China Mosque Shut Down

(Xinjiang, China — June 18th, 2017: A Chinese flag flies over a mosque closed and declared illegal by the Chinese government)

“In the name of combating religious extremism and maintaining social stability, [China has turned Xinjiang province] into something that resembles a massive internment camp that is shrouded in secrecy, a sort of ‘no rights zone’,” said Gay McDougall, a member of the UN Committee on the Elimination of Racial Discrimination, in a Geneva speech last week. “We call on China to end their counterproductive policies and free all of those who have been arbitrarily detained,” the U.N. statement concluded.

It’s truly an astonishing display from an unchecked global superpower. Despite all this, it doesn’t have nearly the international response one might expect. Why?

As pointed out by controversial journalist Mehdi Hasan — a man notorious for a certain degree of bias towards his faith — the Chinese government’s actions aren’t just a newly spawned form of bigotry.
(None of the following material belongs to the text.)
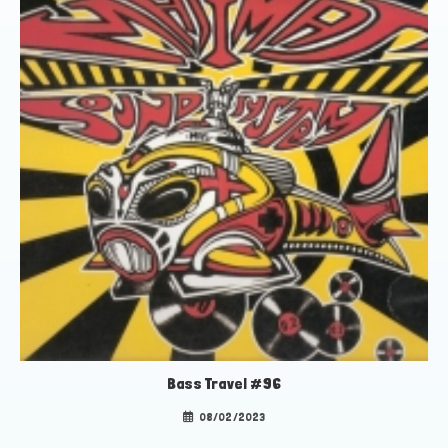
Bass Travel #96
08/02/2023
It’s been happening since 9/11. He cites the 2009 campaign known as “strike hard and punish.” This was a governmental effort during the escalation of the war on terror, where freedom protests from the Uighur population were “stamped out” by the communist regime’s armed forces.

Muslims Illegally Detained In China

(Urumqi, China — July 9th, 2009: An ethnic Uighur women grab riot policeman as they protest)
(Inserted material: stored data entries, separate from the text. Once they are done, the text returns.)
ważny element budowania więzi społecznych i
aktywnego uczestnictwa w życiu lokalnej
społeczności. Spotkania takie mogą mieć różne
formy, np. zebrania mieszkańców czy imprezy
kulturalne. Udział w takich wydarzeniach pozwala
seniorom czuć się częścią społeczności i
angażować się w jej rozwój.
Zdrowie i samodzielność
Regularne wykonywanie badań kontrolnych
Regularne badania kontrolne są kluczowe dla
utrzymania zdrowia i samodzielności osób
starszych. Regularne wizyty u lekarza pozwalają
“From the start of November [2009], public security bodies in Xinjiang [went through the] campaign to further consolidate the fruits of maintaining stability and eliminate security dangers,” said the Communist party’s state newspaper, People’s Daily, in their attempted rationalization. These security dangers, in this case, meant any form of religious freedom deemed problematic by the state. In 2016 and 2017, Vox reports their efforts turned to “curbing religious freedom” and “increased surveillance.” Now it’s escalated into detaining millions for their thoughts.
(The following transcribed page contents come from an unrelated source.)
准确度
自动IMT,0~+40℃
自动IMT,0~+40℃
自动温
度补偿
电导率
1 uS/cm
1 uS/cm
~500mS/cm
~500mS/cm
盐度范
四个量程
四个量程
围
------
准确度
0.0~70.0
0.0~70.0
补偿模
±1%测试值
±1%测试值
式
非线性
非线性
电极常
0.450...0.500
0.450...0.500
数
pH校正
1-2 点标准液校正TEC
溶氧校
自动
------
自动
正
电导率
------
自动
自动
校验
Orwellian China is always watching, it seems. But is the rest of the world?

In his conversation with The Intercept, Amnesty International’s East Asia Regional Director, Nicholas Bequelin, told Hasan this should have been viewed as an international “turning point.” Bequelin continued that “[the Chinese government] is currently engaged in a mass brainwashing operation that requires the detention of hundreds of thousands of people, arbitrarily, outside of any legal framework, in order to subject them to intense political indoctrination, in the hope that this will make them into a more compliant and loyal political entity.”

There are arguments for the need for “de-extremification” of Islamist ideology. There’s a reason why Buddhists haven’t crashed a plane into a building since WW2, while 9/11, organized by Saudi-funded jihadists, is less than two decades old.

This argument, however, falls apart when “de-extremification” is just swapping out one radical ideology for another. Especially when you have no proof that the Uighur Muslim population in China are anything like the radical groups coming out of the Middle East. Of course, as we’ve seen time and time again with China, “radical” means something very different in a country where the defacto political position is absolute loyalty to the state.  

“There is no way that China can ensure it has sufficient loyalty from the Uighur people,” Bequelin continued. “[The Chinese will] create a generation with very deep grievances because they are detained outside of any kind of legal framework and they are treated as colonial subjects. [Every colonial project] generates its own anti-colonial project.” In an effort to curb the small jihadist problems in the East, China has potentially just created an aggrieved population nearly a million strong within its borders. This can only lead to good things, I’m sure.